** Text shown follows **
As many performers know, the real comedy in any show happens backstage. Gaieties, light banter, raucous laughter—these are part and parcel of how LPT works from behind the stage. Perhaps it’s to cope with the pressures of creating a show—let’s leave it to the psychologists to theorize why this is so. What can be easily attested to is that LPT tends to err on the side of levity, on level-headedness. LPT takes the work, but not themselves, seriously. Meetings sparkle with mirth and witticism. Inside jokes spark laughter. Comedy comes with the job, albeit seldom portrayed on stage.




A light moment at the LPT Studio



With this easy relationship with folly, it is unsurprising, in the wake of Will Smith’s ungentlemanly behavior in the 94th Academy Awards Ceremony, that Jenny Logico-Cruz, artistic director of LPT, expressed her concern on what she calls the crisis of comedy. She says, “These sudden rules and decorum being imposed on comedy is problematic, when the entire history of comedy, since the age of antiquity, has always been rooted on offense.”


Aristotle teaches us that comedy grew out of improvisations on phallic songs performed during phallic rites. This is why in Aristophanes’s Lysistrata, the soldiers’ erections stand in egregious attention, eliciting laughter and scorn from the audience. It is a jocular but meaningful strike at the toxicity of masculinity and war, and a powerful display of feminine power. Aristophanic comedies comment on contemporary society, politics, theatre, and even the Peloponnesian War—nothing is too sacred to be laughed about. Italy’s Commedia dell’arte is a riotous improvisational farce that employed stock characters poking fun at recognizable members from all rungs of 16th century society. Rostand’s Cyrano makes light of the undue importance people place on outward appearances and good looks. Star-crossed couples fall in love in Neil Simon’s They’re Playing Our Song, Shakespeare’s The Taming of the Shrew, and in Tom Hanks-Meg Ryan movies, and they all live happily ever after. Even Shakespeare’s Fools made fools of his kings, and gotten away with their heads still attached to their necks (well, King Lear’s fool was hung on a noose, but not by Lear). And yes, Bill’s fools at moments spout wisdom and his kings make foolish decisions, but the delineation of roles is impossible to confuse. This is why Duterte’s crass jokes on women and rape are abominable, and they left his sycophants scrambling to mansplain the president’s brand of “humor.”
** End of Text shown **
Instructions to follow =>
Continue the essay on comedy and the crisis Jenny Logico-Cruz describes, picking up after its final sentence about Duterte's jokes.
** Dataset extract follows **
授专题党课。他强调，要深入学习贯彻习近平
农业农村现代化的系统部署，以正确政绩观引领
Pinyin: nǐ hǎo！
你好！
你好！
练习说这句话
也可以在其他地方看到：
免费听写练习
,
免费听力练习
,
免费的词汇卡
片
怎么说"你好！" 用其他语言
** End of Dataset extract **
** Dataset extract follows **
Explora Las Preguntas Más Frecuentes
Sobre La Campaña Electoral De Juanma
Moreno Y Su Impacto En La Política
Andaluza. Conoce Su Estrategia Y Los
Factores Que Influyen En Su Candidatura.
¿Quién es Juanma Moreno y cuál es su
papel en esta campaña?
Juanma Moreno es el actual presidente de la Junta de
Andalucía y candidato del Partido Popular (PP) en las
** End of Dataset extract **
Response to the task =>
There is a place for proper comedy in society. And it is an important one. Jenny reiterates, “Comedy is designed to be the channel for our ids. It is the most productive outlet for it because it has a sense technique of distancing. Laughter detaches us from our dark sides. If we police comedy, if our comedians walk on politically correct egg shells, where do we channel our ids? The horror genre, for sure, ably serves that function, but notice why horror comedies are doubly fun. Rowan Atkinson said that comedy and horror share the same characteristics and formula.” What did pundits do with the willsmithian slap? They served us endless memes and jokes about it. That’s what comedians do.


LPT believes in the value of comedy on stage and in our society. LPT also believes that violence in any form should not be tolerated. We at LPT have, as performers, objectified and portrayed violence, but these are thoughtfully and carefully staged so that the performers are never injured, emotionally or physically. We strive to adhere to the highest dictates of ethics in creating our art. And we will champion the cause of comedy. Let comedy be, and it will laugh itself, and us, out of crisis. Heaven knows how much levity we need during these trying times.